PAGE TEXT
=== Section Start ===

Tackle those dirty floors with these 11 types of mops.

Mops seem like simple inventions, but they’ve only been around for a little more than 100 years. The first mop was invented in 1893 (1). But the modern mop that includes a function to wring the mop dry so we don’t have to do it by hand was only invented in 1950.

Since then, mops have come a long way. Today, we have 11 different types of mops to choose from. We have a lot of options when it comes to cleaning our floors.

This article will help you find your perfect mop match so you no longer dread this household chore.

11 Different Types Of Mops Compared

Mops come in lots of different shapes, sizes, and styles. For every person, there’s a couple of mop types that will work better for them than others will. We’ll help find a good mop match for you with this comprehensive list.

1. Flat Mops

Woman mopping living room floor

If you have vinyl or hardwood flooring, a flat mop is a good type of mop for you because they don’t use too much water. The last thing you want to do to your lovely flooring is ruin it with your mop.

Flat mops are easy to use because of their slender shape. They can fit into small nooks, crannies, and corners. Some have removable heads that can be cleaned in your washing machine.


  • 360-degree rotation.

=== Section End ===

INFORMATION SHOWN
=== Section Start ===

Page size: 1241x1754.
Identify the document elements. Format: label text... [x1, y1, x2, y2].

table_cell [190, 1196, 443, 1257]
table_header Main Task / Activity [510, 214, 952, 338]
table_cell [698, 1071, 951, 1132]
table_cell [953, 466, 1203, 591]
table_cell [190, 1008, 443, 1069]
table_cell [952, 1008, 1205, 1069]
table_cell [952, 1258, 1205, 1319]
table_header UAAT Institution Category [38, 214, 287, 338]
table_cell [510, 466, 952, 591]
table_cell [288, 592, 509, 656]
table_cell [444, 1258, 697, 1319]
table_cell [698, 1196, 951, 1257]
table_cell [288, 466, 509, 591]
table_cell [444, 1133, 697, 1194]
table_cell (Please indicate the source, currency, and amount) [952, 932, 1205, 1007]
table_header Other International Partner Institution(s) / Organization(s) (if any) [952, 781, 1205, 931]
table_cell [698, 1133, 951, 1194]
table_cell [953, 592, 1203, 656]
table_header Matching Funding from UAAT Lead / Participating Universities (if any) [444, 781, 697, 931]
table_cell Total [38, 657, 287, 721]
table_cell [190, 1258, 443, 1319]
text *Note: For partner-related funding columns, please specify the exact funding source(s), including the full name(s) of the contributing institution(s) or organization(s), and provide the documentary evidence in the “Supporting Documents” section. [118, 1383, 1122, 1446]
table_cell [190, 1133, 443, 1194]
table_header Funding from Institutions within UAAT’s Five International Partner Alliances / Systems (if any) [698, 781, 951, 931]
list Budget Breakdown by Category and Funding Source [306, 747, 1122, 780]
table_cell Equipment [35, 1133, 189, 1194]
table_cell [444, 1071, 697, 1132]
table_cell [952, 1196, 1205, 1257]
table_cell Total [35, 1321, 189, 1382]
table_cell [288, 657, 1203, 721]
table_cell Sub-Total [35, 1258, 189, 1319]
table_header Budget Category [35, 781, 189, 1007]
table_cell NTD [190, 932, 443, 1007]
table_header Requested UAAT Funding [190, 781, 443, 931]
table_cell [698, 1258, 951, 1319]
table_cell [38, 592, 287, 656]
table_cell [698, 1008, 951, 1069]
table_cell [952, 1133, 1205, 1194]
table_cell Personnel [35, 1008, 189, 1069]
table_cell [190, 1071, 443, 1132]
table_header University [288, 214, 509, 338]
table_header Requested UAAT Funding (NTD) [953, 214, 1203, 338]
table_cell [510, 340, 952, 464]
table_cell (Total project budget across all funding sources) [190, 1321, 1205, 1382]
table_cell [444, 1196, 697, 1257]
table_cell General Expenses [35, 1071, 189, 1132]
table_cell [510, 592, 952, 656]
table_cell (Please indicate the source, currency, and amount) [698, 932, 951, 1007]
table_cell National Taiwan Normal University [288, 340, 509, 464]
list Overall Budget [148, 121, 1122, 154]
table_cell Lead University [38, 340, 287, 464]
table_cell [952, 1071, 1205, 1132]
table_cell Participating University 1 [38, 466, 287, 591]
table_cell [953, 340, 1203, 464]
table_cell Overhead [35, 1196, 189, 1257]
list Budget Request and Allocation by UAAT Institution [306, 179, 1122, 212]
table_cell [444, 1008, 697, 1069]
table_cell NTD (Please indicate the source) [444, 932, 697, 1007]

=== Section End ===

TASKS
1. In the mop article, do the following statements agree with the text? Answer each with yes or no and quote the deciding words.
(a) The first mop was invented in 1893.
(b) The mop with a built-in wringing function was invented in 1893.
(c) Flat mops suit vinyl or hardwood flooring because they use a large amount of water.
2. Translate this sentence from the mop article into Spanish: "Flat mops are easy to use because of their slender shape."
3. Continue the mop article from the point where it stops.

EXPECTED RESULTS
1.
(a) Yes: "The first mop was invented in 1893"
(b) No: "the modern mop that includes a function to wring the mop dry so we don’t have to do it by hand was only invented in 1950"
(c) No: "a flat mop is a good type of mop for you because they don’t use too much water"

2. Los trapeadores planos son fáciles de usar gracias a su forma delgada.

3.
  • Wet and dry cleaning.
  • Removable head, making it easy to clean.
  • Good for small spaces.


  • Small, so not ideal for large areas.

Product Specs

Type Wet, Dry
Cleaning Purpose Stains, Dust, Dirt
Type of Surface Hard floors, Vinyl, Hardwood
Price $$

2. Sponge Mops

Sponge mop cleaning floor

If you’re clumsy and spill your juice, soup, or cereal, then a sponge mop is a great choice. It’s super-absorbent, so it’s ideal for all types of spills.

Sponge mops are just a sponge on the end of a mop handle. It’s easy to scrub away a spot of dirt with this type of mop.


  • Highly absorbent.
  • You can use each sponge for a while before replacing it.
  • Easy to use.
  • Good for hard-to-reach places.
  • Most types come with an extendable handle.


  • Doesn’t glide across floors as well as other types of mops.
  • Gets heavier as it absorbs liquid.

Product Specs

Type Wet
Cleaning Purpose Spills, Stains
Type of Surface Hard floors, Tile, Laminate
Price $$

3. Dust Mops

Woman Cleaning Staircase With Dust Mop

A dust mop is exclusively for cleaning dust. It’s a great type of mop to pair with a wet mop. Before you wet clean your floor, you can use your dust mop to remove dust and trash from the ground or from a ceiling fan’s blades up above.

It’s a bit like a broom but more convenient and effective since it picks up a lot more dust with its gliding ability.


  • Collects a lot of dust and trash.
  • Prepares floors to be wet mopped effectively.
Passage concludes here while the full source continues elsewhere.